Inclusion Criteria Each patient must:
a. Be at least 18 years of age;
b. Provide written informed consent;
c. Have a self-reported history of eyelid problems or clinician diagnosis of blepharitis;
d. Be able and willing to follow instructions, including participation in all study assessments.
Exclusion Criteria Each patient may not:
a. Have used artificial eyelashes or eyelash extensions within the last 7 days;
b. Have lid structural abnormalities (e.g. ectropion, entropion, etc.) that, in the opinion of the investigator, may impact the outcome of the study;
c.

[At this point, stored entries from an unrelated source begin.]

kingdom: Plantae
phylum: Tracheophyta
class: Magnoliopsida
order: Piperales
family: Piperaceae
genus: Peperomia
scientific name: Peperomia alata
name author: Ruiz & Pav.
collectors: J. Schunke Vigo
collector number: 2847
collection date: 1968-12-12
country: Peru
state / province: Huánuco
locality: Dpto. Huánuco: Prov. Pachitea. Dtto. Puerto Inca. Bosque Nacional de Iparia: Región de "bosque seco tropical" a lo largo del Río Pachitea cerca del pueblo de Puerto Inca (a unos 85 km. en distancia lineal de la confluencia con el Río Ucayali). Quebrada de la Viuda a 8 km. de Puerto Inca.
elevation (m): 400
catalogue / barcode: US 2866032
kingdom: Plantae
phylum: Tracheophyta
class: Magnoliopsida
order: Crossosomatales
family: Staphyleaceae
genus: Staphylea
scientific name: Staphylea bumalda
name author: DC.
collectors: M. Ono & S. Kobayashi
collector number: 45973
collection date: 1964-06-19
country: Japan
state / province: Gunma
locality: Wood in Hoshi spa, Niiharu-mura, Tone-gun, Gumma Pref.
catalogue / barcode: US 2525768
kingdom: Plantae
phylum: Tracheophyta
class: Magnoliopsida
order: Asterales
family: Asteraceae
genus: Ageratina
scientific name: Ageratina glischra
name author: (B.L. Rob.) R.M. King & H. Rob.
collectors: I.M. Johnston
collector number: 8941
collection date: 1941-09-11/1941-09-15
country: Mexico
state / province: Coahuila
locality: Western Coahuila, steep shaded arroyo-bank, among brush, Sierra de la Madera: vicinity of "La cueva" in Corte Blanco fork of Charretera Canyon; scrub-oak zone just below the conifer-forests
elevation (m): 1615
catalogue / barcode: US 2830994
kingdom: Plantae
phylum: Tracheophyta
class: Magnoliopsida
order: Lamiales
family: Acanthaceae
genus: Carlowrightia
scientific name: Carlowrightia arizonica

Have an acute ocular infection or have an active ocular inflammation other than blepharitis in either eye;
d. Have, in the opinion of the investigator, severe dry eye in either eye;
e. Have an uncontrolled systemic disease;
f. Be currently enrolled in an investigational drug or device study;
g. Be a female who is currently pregnant, planning a pregnancy, or lactating;
h. Have a corrected visual acuity greater than or equal to logMAR+0.7 as assessed by the Early Treatment of Diabetic Retinopathy Study (ETDRS) scale in either eye at Visit 1; or i. Have a condition or be in a situation which the investigator feels may put the patient at significant risk, may confound the study results, or may interfere significantly with the patient’s participation in the study.